Cholesterol depletion induces transcriptional changes during skeletal muscle differentiation
1 Instituto de Ciências Biomédicas, Universidade Federal do Rio de Janeiro, Rio de Janeiro, Brazil
2 Fundação Oswaldo Cruz, Rio de Janeiro, Brazil
3 Departamento de Ciências do Mar, Unifesp Baixada Santista, São Paulo, Brazil
4 Instituto de Biologia, Universidade Federal do Rio de Janeiro, Rio de Janeiro, Brazil
BMC Genomics 2014, 15:544 doi:10.1186/1471-2164-15-544Published: 30 June 2014
Myoblasts undergo major changes in their plasma membrane during the initial steps of skeletal muscle differentiation, including major alterations in the distribution of cholesterol. Cholesterol is involved in crucial membrane functions, such as fluidity, and permeability, and in the organization of specialized membrane microdomains (or lipid rafts). We have previously shown that alterations in cholesterol levels in myoblasts induce changes in proliferation and differentiation, which involves activation of Wnt/beta-catenin signaling pathway.

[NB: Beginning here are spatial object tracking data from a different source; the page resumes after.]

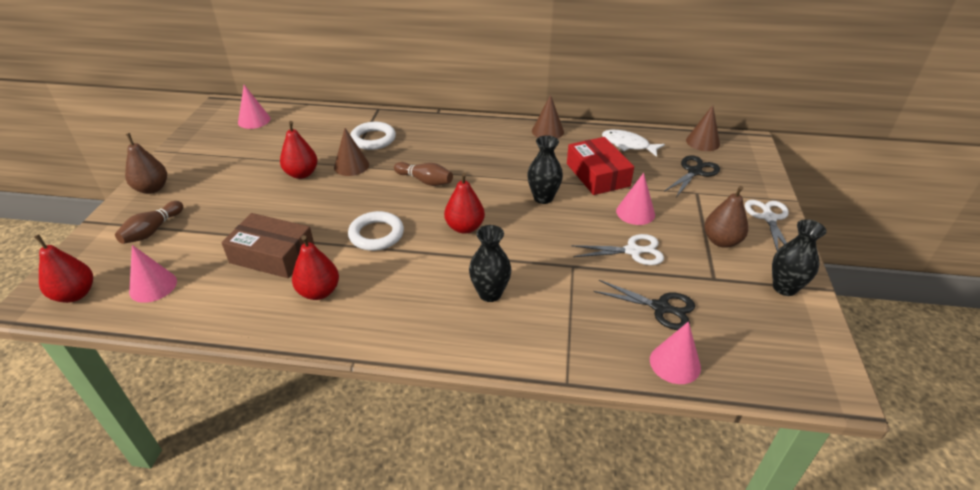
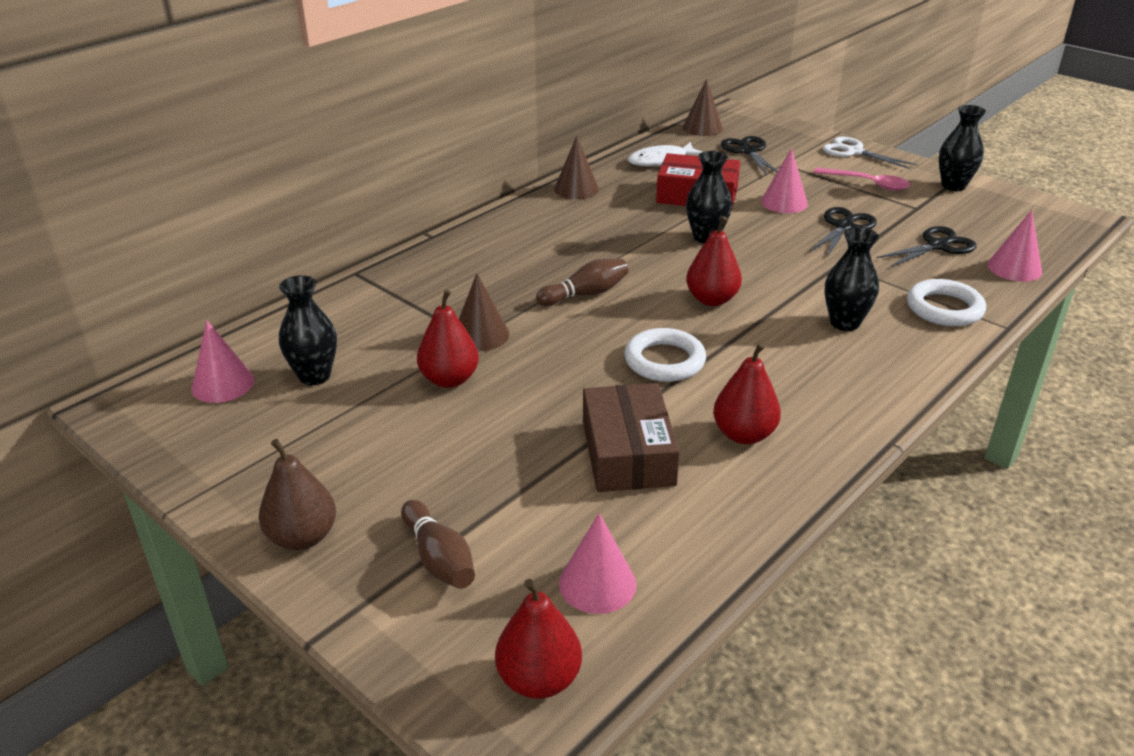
camera: 55 degrees left, 5 degrees down
(272, 255) = (627, 453): brown box -> brown box turned 60 degrees counterclockwise
(277, 138) = (314, 376): none -> black vase
(373, 139) = (434, 300): white ring -> white ring (944, 308)
(633, 251) = (844, 226): white scissors -> black scissors
(721, 241) = (867, 183): brown pear -> pink spoon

In this study we used methyl-β-cyclodextrin (MbCD) to extract cholesterol from the membrane of chick skeletal muscle cells grown in culture. Using Ion Torrent-based sequencing, we compared the transcriptome of untreated and MbCD treated cells. Our aim was to define the genes that are expressed in these two conditions and relate their expression to cellular functions.
Over 5.7 million sequences were obtained, representing 671.38 Mb of information. mRNA transcriptome profiling of myogenic cells after cholesterol depletion revealed alterations in transcripts involved in the regulation of apoptosis, focal adhesion, phagosome, tight junction, cell cycle, lysosome, adherens junctions, gap junctions, p53 signaling pathway, endocytosis, autophagy and actin cytoskeleton. Lim domain only protein 7 mRNA was found to be the highest up-regulated feature after cholesterol depletion.
This is the first study on the effects of membrane cholesterol depletion in mRNA expression in myogenic cells. Our data shows that alterations in the availability of plasma membrane cholesterol lead to transcriptional changes in myogenic cells. The knowledge of the genes involved in the cellular response to cholesterol depletion could contribute to our understanding of skeletal muscle differentiation.